Published in the Fall 2005 issue • Sporting Goods
Catching a Wave
(Evan Munday)
I turn my head and look back over my shoulder at the frothy white wall of water rushing up behind me. I paddle harder, picking up speed and looking forward now, over the pink-and-blue nose of my surfboard. I feel the wave catch me and the surge of energy lift the board. The sound of water crashing into itself grows louder; the fizz of a million bursting bubbles fills my ears.
One. I straighten my arms, lifting my upper body off the board. Two. Turning my right hip to the sky, I bend my knee and plant my foot down, toes perpendicular to the nose. Three. I push off with my arms and put my left foot down in front, centred on the board, toes angled forward. Crouching down, I point my left arm towards the beach, keeping my right arm bent before my chest for balance in a kind of aquatic-warrior stance. Maintaining this posture, I ride smoothly to the sand.
At least, that was the idea. In practice, it was often more like this: splashing wildly and letting out a shrill yelp, I scrambled up using my right knee (where I sustained a large bruise), struggled to find my balance and briefly struck some inelegant version of the required pose before being launched off sideways, a mouthful of water stifling yelp number two.
“Concentrate, please,” said my instructor Rogerio, a short, stocky Brazilian man with a shaved head and a lot of eyelashes. “This,” he explained, with mild impatience, flopping his arms to his sides and drooping his neck like a dead puppet, “doesn’t work.”
After pausing momentarily to redistribute the fabric of my bikini, rid myself of the sand collection under my rash-guard T-shirt and wipe my stinging eyes, I fought my way back out. As waves smacked me in the face, at times yanking the board from my hands, and as sand slipped out from under my toes, the ocean reminded me that it was bigger, stronger, faster and meaner than I was, and that if I thought I could tame it with a laminated piece of styrofoam, I was a fool.
But my next attempt proved more successful; I found my balance and managed to stay up longer. Rogerio approved. “Like this, I can help you,” he said.
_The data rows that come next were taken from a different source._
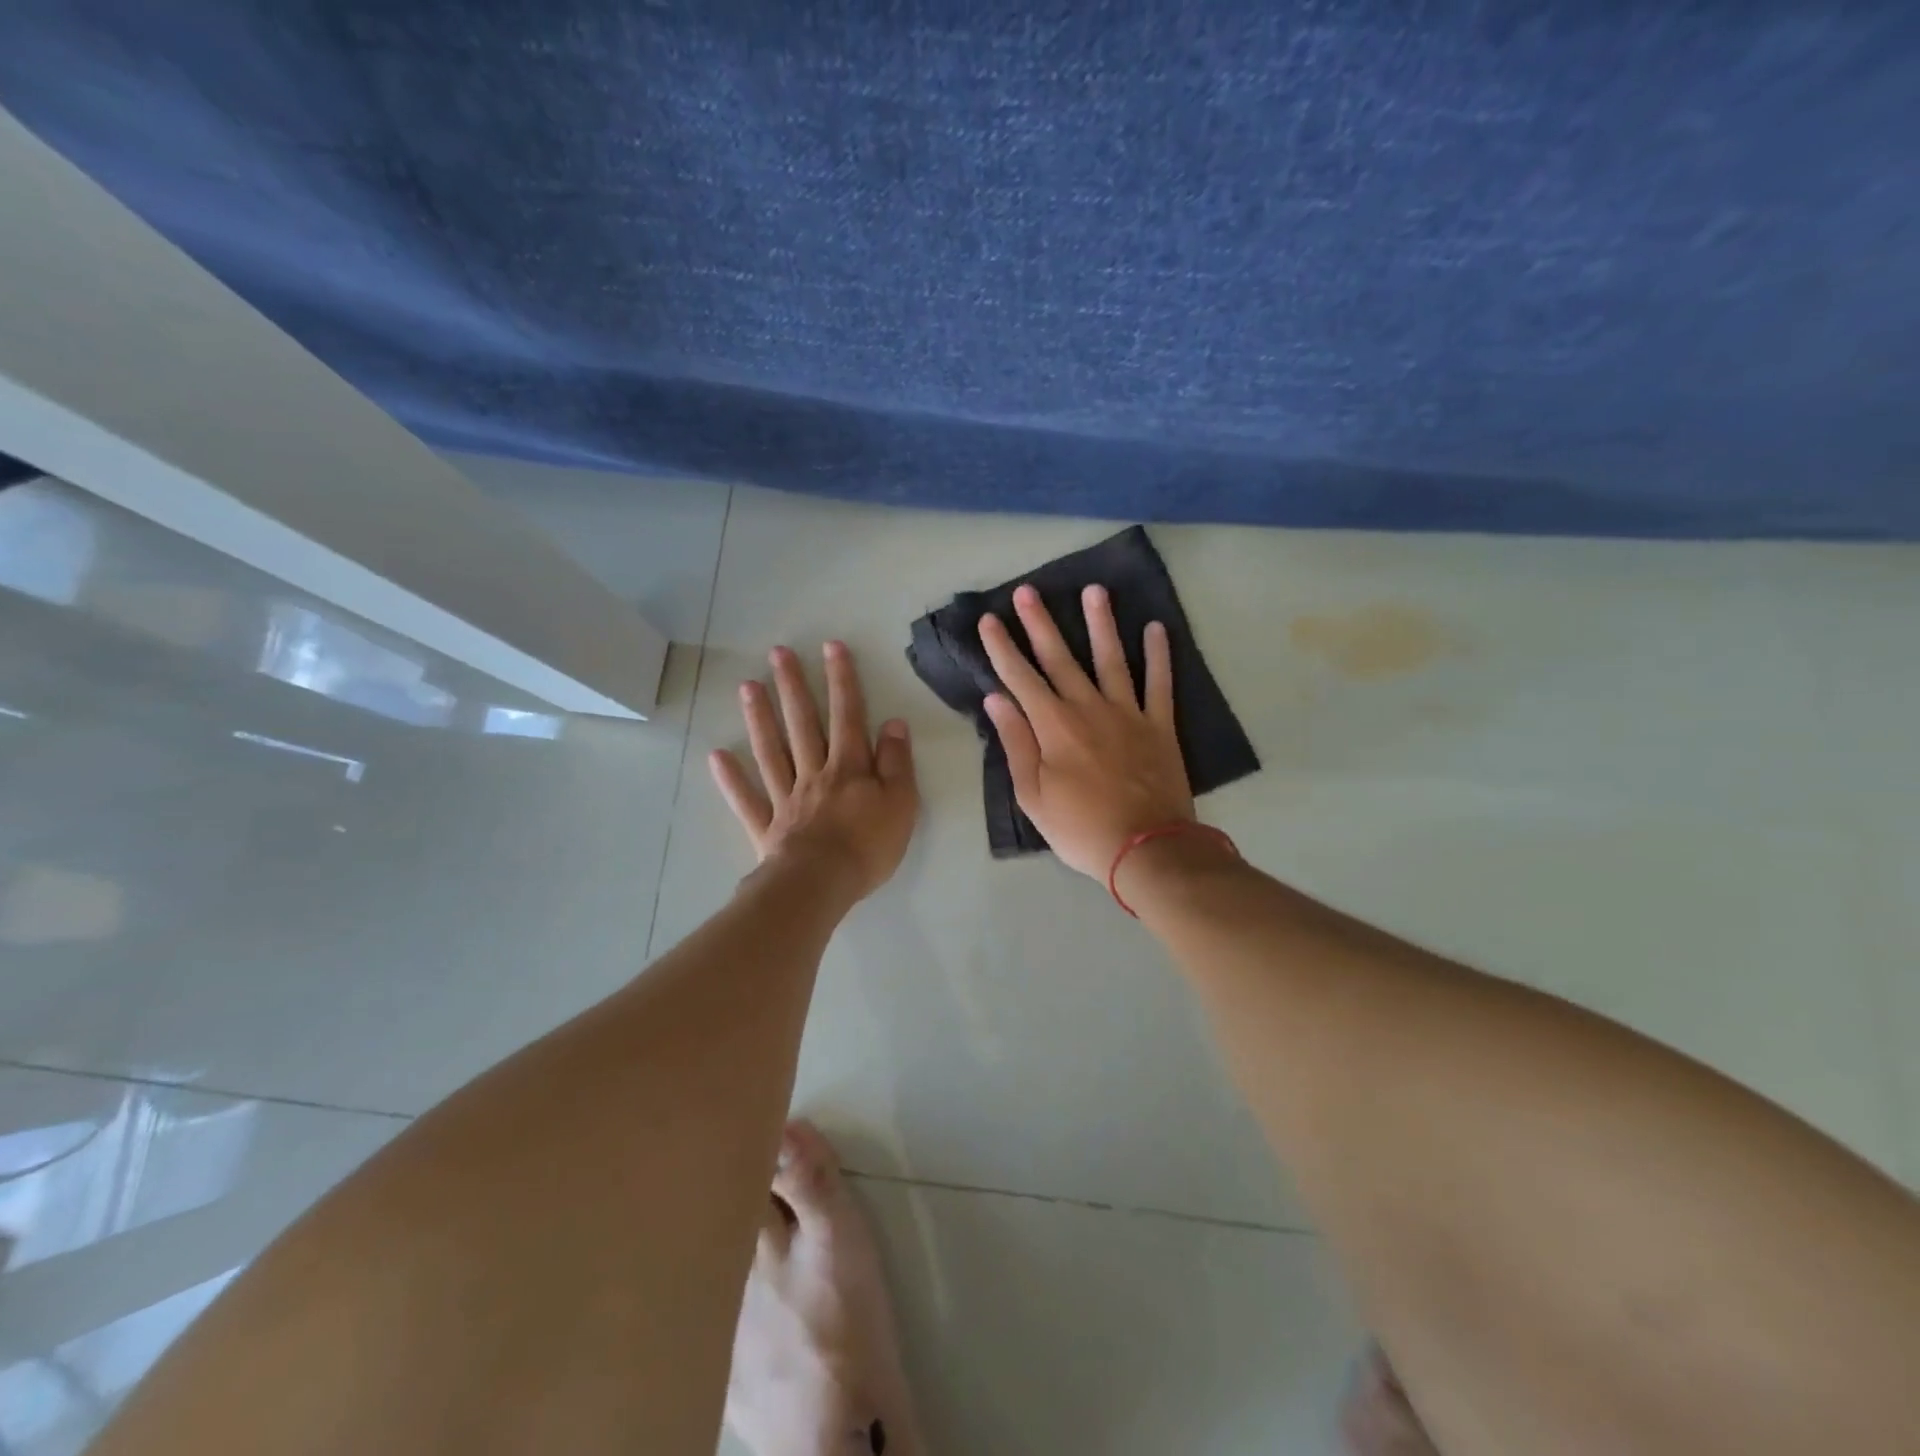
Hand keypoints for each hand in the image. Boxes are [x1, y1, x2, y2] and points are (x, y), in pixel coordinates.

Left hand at [709, 641, 918, 902]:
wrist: (822, 884)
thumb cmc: (868, 846)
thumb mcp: (901, 803)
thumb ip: (896, 762)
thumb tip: (893, 723)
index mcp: (849, 768)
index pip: (847, 715)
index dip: (842, 680)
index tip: (831, 647)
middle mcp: (814, 773)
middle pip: (802, 724)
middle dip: (793, 687)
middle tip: (778, 653)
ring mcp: (786, 798)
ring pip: (771, 751)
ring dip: (759, 718)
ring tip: (747, 686)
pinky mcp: (767, 826)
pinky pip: (747, 799)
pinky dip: (731, 779)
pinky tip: (716, 756)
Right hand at [978, 584, 1193, 878]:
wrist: (1146, 849)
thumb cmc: (1080, 828)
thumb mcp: (1033, 796)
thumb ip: (1016, 744)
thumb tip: (997, 700)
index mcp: (1053, 727)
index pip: (1020, 678)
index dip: (1002, 648)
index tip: (990, 620)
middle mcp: (1088, 708)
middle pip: (1060, 658)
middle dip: (1040, 623)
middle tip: (1028, 591)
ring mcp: (1128, 713)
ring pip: (1111, 658)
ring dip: (1101, 623)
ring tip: (1094, 590)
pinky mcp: (1159, 725)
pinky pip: (1159, 683)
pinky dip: (1159, 655)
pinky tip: (1155, 628)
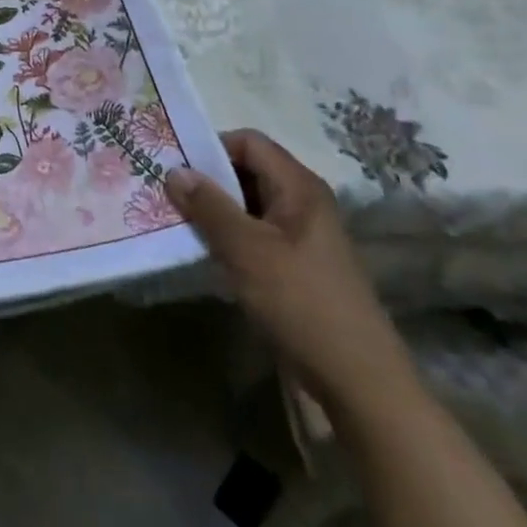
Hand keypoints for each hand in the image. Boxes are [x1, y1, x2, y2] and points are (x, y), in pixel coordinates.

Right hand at [166, 131, 416, 420]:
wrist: (360, 383)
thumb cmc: (302, 303)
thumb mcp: (247, 250)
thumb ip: (209, 206)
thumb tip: (174, 170)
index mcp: (299, 187)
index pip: (248, 142)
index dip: (211, 147)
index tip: (174, 165)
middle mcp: (303, 202)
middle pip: (247, 171)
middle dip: (207, 180)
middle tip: (166, 192)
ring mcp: (301, 236)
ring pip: (248, 205)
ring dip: (215, 211)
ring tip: (176, 220)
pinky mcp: (296, 266)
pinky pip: (255, 235)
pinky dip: (229, 237)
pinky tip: (204, 252)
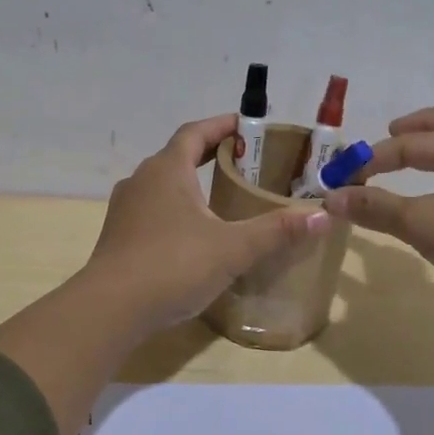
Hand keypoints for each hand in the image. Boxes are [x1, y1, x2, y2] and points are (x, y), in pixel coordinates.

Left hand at [84, 113, 330, 333]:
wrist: (110, 309)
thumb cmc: (173, 265)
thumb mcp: (232, 248)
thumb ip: (276, 231)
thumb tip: (323, 216)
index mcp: (166, 170)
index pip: (194, 133)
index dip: (220, 126)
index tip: (244, 125)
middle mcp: (141, 181)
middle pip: (176, 156)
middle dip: (207, 155)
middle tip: (241, 163)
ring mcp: (124, 209)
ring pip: (161, 185)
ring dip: (188, 184)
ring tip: (219, 198)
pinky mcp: (117, 236)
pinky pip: (151, 211)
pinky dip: (174, 211)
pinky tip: (191, 236)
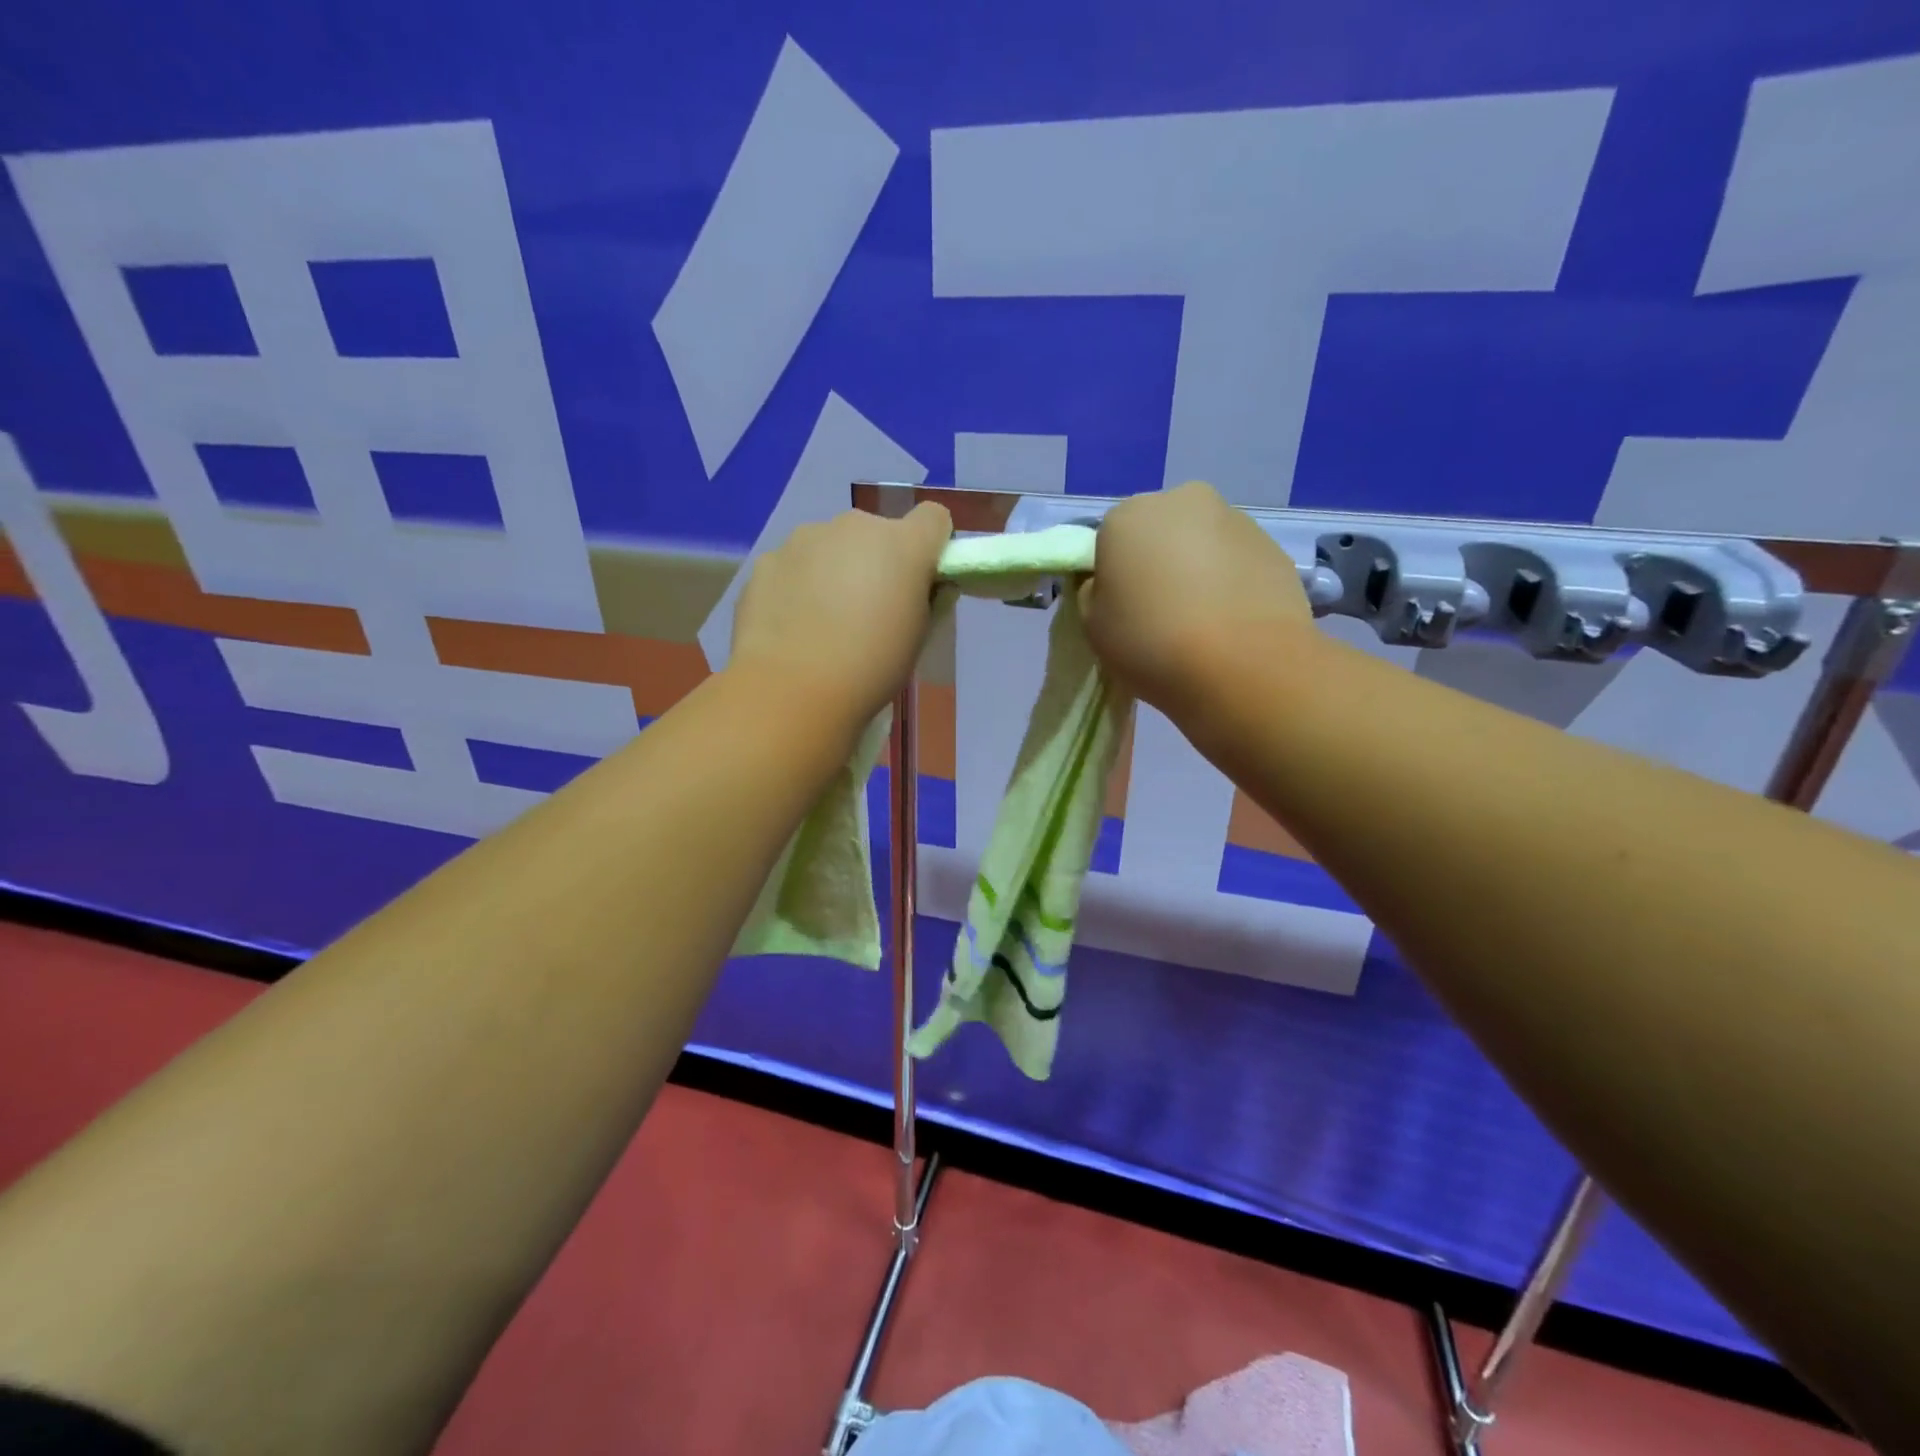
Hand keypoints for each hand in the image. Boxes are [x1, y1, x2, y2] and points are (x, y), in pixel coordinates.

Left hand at [729, 502, 952, 724]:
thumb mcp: (919, 637)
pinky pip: (793, 565)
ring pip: (830, 546)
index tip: (921, 580)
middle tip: (868, 611)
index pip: (933, 518)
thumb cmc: (872, 667)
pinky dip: (797, 586)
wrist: (793, 689)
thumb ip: (926, 599)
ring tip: (822, 622)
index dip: (931, 546)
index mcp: (903, 544)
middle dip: (876, 561)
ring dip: (833, 570)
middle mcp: (854, 526)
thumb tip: (921, 587)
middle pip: (876, 533)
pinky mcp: (767, 560)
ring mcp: (805, 538)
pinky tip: (791, 626)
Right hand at [1080, 481, 1311, 711]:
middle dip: (1158, 562)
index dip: (1113, 574)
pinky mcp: (1273, 547)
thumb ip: (1094, 592)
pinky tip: (1231, 623)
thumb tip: (1113, 582)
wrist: (1243, 667)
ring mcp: (1234, 520)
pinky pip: (1237, 562)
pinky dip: (1231, 583)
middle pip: (1158, 530)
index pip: (1108, 538)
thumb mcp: (1093, 626)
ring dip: (1197, 570)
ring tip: (1201, 622)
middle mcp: (1181, 501)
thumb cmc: (1151, 643)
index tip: (1122, 609)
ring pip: (1202, 542)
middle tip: (1160, 613)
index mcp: (1127, 516)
I had fantasized about learning to surf for years. As a teenager watching surfers from the couch in front of my TV in the Gatineau Hills, nowhere near a coastline, I thought they looked sleek and agile — a magical grace and some sort of animal instinct connecting them to the ocean and its moods. It looked exciting.
Six days of surfing lessons in Itacaré, Brazil, was pretty much a dream come true. I wanted to try it. But I wasn’t sure I was physically prepared.